By “federated search” I mean individually searching each system in an attempt to locate records meeting certain criteria, e.g., records about “Liz Reston.” Federated search is like going to the library for a specific book and, instead of searching for its location in the index, looking for the book in every aisle until you locate it.

Federated search is less accurate and less efficient than using an index, regardless of whether federated search is manually implemented (i.e., a human searches each system) or an automated process (i.e., a machine searches each system).

To illustrate, imagine searching for the information “Liz Reston, 123 E Court Rd, [email protected]” when these seven records exist — each one in a different source system:

  1. Liz Reston, 123 E Court Rd, [email protected]
  2. Elizabeth Reston, [email protected], (202) 762–1401
  3. Beth Reston, (202) 762–1401, [email protected]
  4. Beth Smith-Reston, [email protected], 444 Fourth St
  5. Lizzy Smith, 444 Fourth St, [email protected]
  6. Bob Reston, [email protected]
  7. [email protected]

First, note two immediate problems:

  • Federated search won’t find records 3, 4, and 5 because no fields match.
  • Federated search will most likely include records 7, which is risky as this record could just as easily be Bob’s record (6).

Federated search, whether conducted manually or implemented with automation, is deficient.

Deficiencies of Manual Federated Search

  • Volume: searching every system, every time is time consuming and challenging, especially when there are dozens or hundreds of different systems (e.g., will the person searching remember to search the payroll database).
  • Variation: the person searching is unlikely to remember to search for every possible variation (e.g., Elizabeth, Beth, Liz or the many spellings of Muhammed including Mhd).
  • Variability: the person searching is unlikely to try dates of birth with month and day transposed (a common data quality problem) or natural variability in addresses such as 123 E Court Rd vs. 123 East Court Road.

While, in theory, automated search could remedy the above deficiencies, there are other serious issues with federated search not easily solved even with automation.

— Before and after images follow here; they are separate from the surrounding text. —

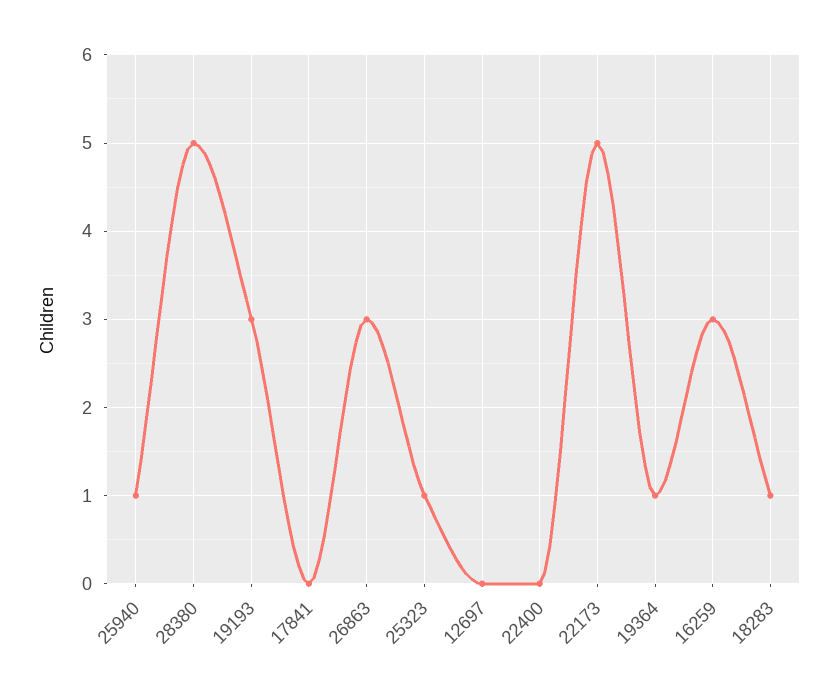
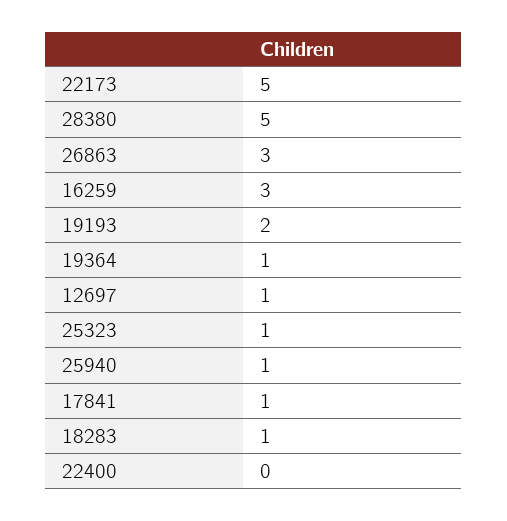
  {
    "25940": 1,
    "28380": 5,
-   "19193": 3,
+   "19193": 2,
-   "17841": 0,
+   "17841": 1,
    "26863": 3,
    "25323": 1,
-   "12697": 0,
+   "12697": 1,
    "22400": 0,
    "22173": 5,
    "19364": 1,
    "16259": 3,
    "18283": 1
  }

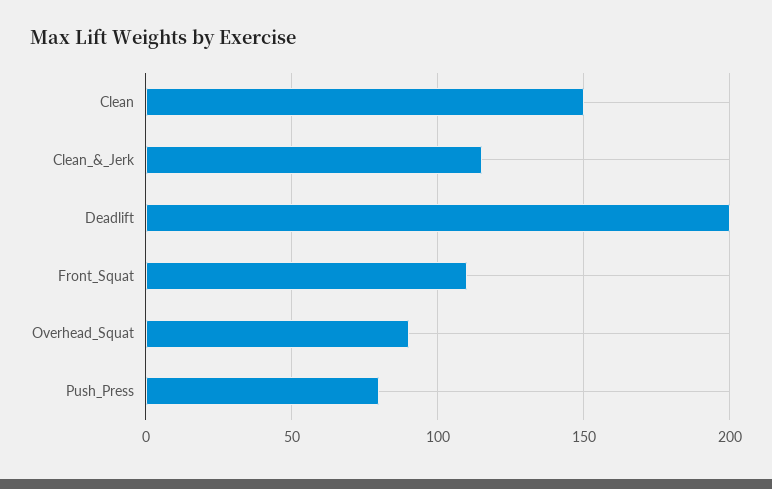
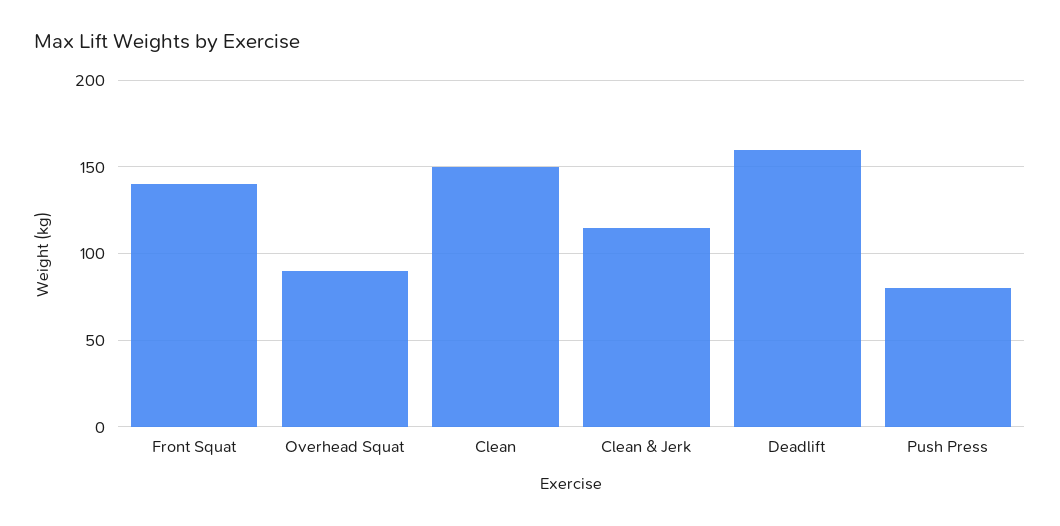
  {
    "Clean": 150,
    "Clean_&_Jerk": 115,
-   "Deadlift": 200,
+   "Deadlift": 160,
-   "Front_Squat": 110,
+   "Front_Squat": 140,
    "Overhead_Squat": 90,
    "Push_Press": 80
  }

Deficiencies of Automated Federated Search

  • Constraints: legacy systems often don’t provide an efficient means to search by address, phone, email, etc. For example, a payroll system is optimized to only allow searching by employee number, name, date of birth and tax ID, but not email or phone. As a result, automated search may have to scan entire databases record-by-record, which is exceptionally slow.
  • Completeness: if only a name, address, and email are available, how will automated search find records about the same person if records lack those fields (such as in records 4 and 5 above)?
  • Comingling: just because records look alike doesn’t mean they are alike. What if you find a matching record based on an email address that was periodically shared by a husband and wife? Knowing the email has been used by both is essential to understanding who is who in your data. (as noted earlier with regard to record 7).
  • Contamination: many systems write searches to audit logs, which mean every search creates more copies of personal data. From a privacy compliance perspective, this is a nightmare. The first time a person asks you for the data you hold on them (e.g., GDPR) there are only a few records, but the second time they ask there are hundreds of new instances of their data (due to meticulously logged searches)!

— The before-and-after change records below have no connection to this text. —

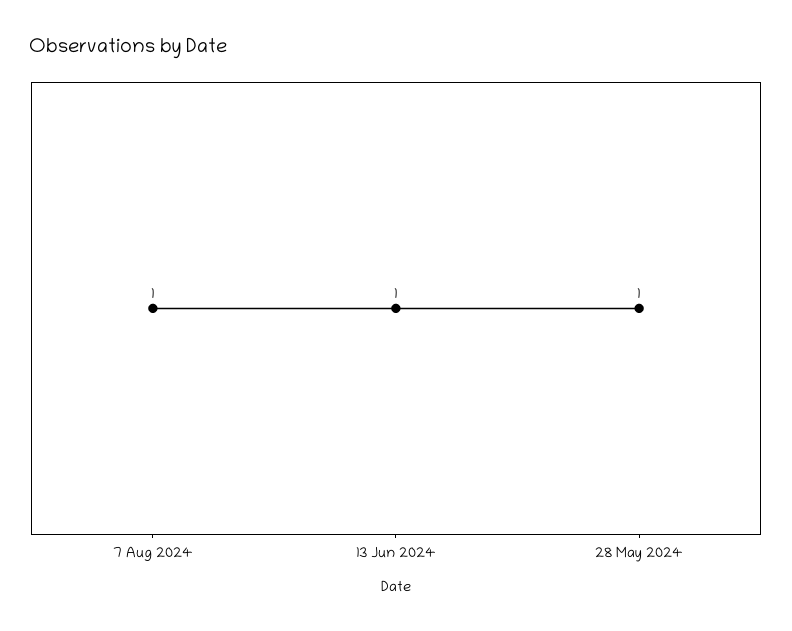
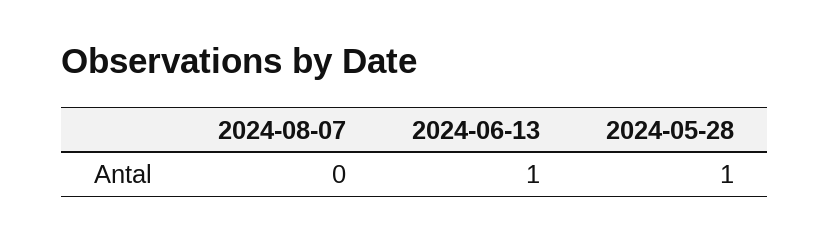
  {
-   "7 Aug 2024": 1,
+   "7 Aug 2024": 0,
    "13 Jun 2024": 1,
    "28 May 2024": 1
  }

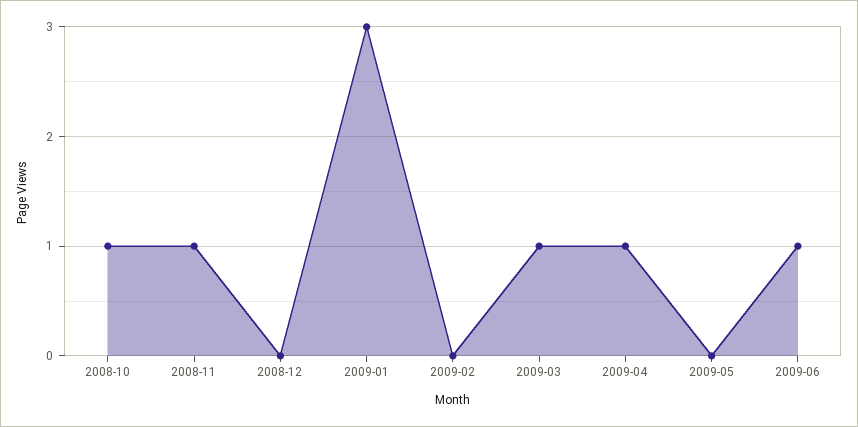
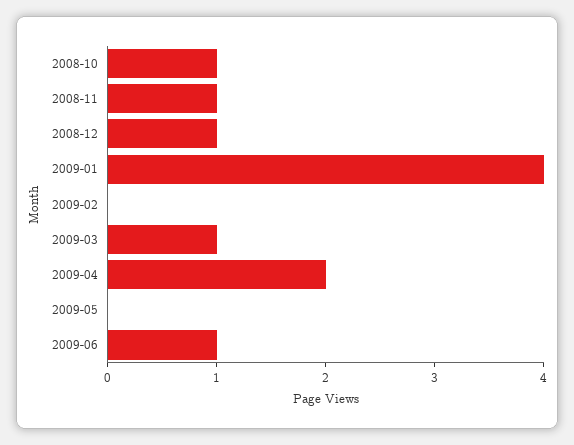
  {
    "2008-10": 1,
    "2008-11": 1,
-   "2008-12": 0,
+   "2008-12": 1,
-   "2009-01": 3,
+   "2009-01": 4,
    "2009-02": 0,
    "2009-03": 1,
-   "2009-04": 1,
+   "2009-04": 2,
    "2009-05": 0,
    "2009-06": 1
  }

The simple remedy to address these problems is to use entity resolution to create an index that turns the above seven records into the following entity-resolved graph:

Entity #1 Contains …

  1. Liz Reston, 123 E Court Rd, [email protected]
  2. Elizabeth Reston, [email protected], (202) 762–1401
  3. Beth Reston, (202) 762–1401, [email protected]
  4. Beth Smith-Reston, [email protected], 444 Fourth St
  5. Lizzy Smith, 444 Fourth St, [email protected]

And points to Entity #3 (below) as a possible match.

Entity #2 contains …

6.  Bob Reston, [email protected]

And points to Entity #3 (below) as a possible match.

Entity #3 contains …

7.  [email protected]

And points to Entity #1 and #2 (above) as possible matches.

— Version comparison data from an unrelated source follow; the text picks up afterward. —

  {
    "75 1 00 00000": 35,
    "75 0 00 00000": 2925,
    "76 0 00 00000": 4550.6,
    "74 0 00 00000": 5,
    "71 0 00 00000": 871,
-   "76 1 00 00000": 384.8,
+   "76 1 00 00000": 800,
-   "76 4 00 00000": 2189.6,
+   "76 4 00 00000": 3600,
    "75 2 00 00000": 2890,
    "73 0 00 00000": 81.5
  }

When searching for “Liz Reston, 123 E Court Rd, [email protected]” against this index, Entity #1 is discovered as same — revealing Liz’s five records. And Entity #3 (record 7) is highlighted as a possible match, allowing the person searching to more carefully consider these two records.

There are no shortcuts: entity resolved indexes deliver effective and efficient search, whether an organization is simply trying to improve investigative search (e.g., insider threat, bank fraud, fake identities) or striving to comply with new privacy laws (e.g., GDPR or CCPA).